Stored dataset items
--- START ---
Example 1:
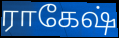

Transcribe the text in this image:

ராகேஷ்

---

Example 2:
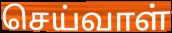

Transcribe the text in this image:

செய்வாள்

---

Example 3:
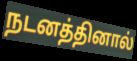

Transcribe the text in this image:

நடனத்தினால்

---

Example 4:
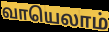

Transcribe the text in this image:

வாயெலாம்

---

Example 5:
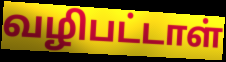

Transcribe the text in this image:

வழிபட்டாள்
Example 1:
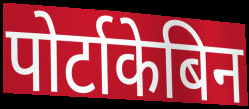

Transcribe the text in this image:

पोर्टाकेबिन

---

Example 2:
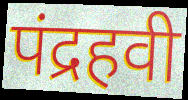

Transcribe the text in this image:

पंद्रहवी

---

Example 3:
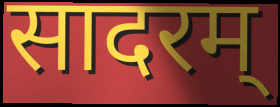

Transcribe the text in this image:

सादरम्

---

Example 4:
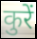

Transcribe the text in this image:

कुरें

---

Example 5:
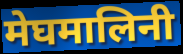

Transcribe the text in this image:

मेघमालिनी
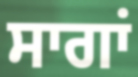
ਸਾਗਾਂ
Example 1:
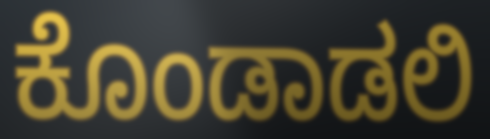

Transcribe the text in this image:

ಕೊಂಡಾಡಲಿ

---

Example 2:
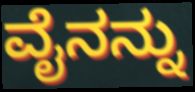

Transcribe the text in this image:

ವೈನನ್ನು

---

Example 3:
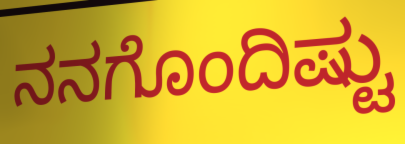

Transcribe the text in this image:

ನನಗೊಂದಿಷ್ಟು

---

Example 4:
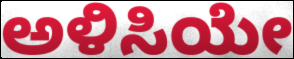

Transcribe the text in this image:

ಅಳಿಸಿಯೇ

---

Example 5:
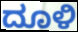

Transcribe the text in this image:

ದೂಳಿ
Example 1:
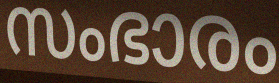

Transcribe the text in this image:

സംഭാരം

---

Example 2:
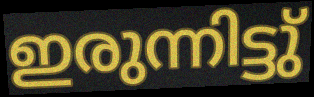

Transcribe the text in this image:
--- END ---
■ **PROBLEM REQUIREMENTS**: Here the job is to print the data above exactly, except for any pictures.

■ **RESULT OF THE TASK**:
Example 1:

Transcribe the text in this image:

ராகேஷ்

---

Example 2:

Transcribe the text in this image:

செய்வாள்

---

Example 3:

Transcribe the text in this image:

நடனத்தினால்

---

Example 4:

Transcribe the text in this image:

வாயெலாம்

---

Example 5:

Transcribe the text in this image:

வழிபட்டாள்
Example 1:

Transcribe the text in this image:

पोर्टाकेबिन

---

Example 2:

Transcribe the text in this image:

पंद्रहवी

---

Example 3:

Transcribe the text in this image:

सादरम्

---

Example 4:

Transcribe the text in this image:

कुरें

---

Example 5:

Transcribe the text in this image:

मेघमालिनी
ਸਾਗਾਂ
Example 1:

Transcribe the text in this image:

ಕೊಂಡಾಡಲಿ

---

Example 2:

Transcribe the text in this image:

ವೈನನ್ನು

---

Example 3:

Transcribe the text in this image:

ನನಗೊಂದಿಷ್ಟು

---

Example 4:

Transcribe the text in this image:

ಅಳಿಸಿಯೇ

---

Example 5:

Transcribe the text in this image:

ದೂಳಿ
Example 1:

Transcribe the text in this image:

സംഭാരം

---

Example 2:

Transcribe the text in this image:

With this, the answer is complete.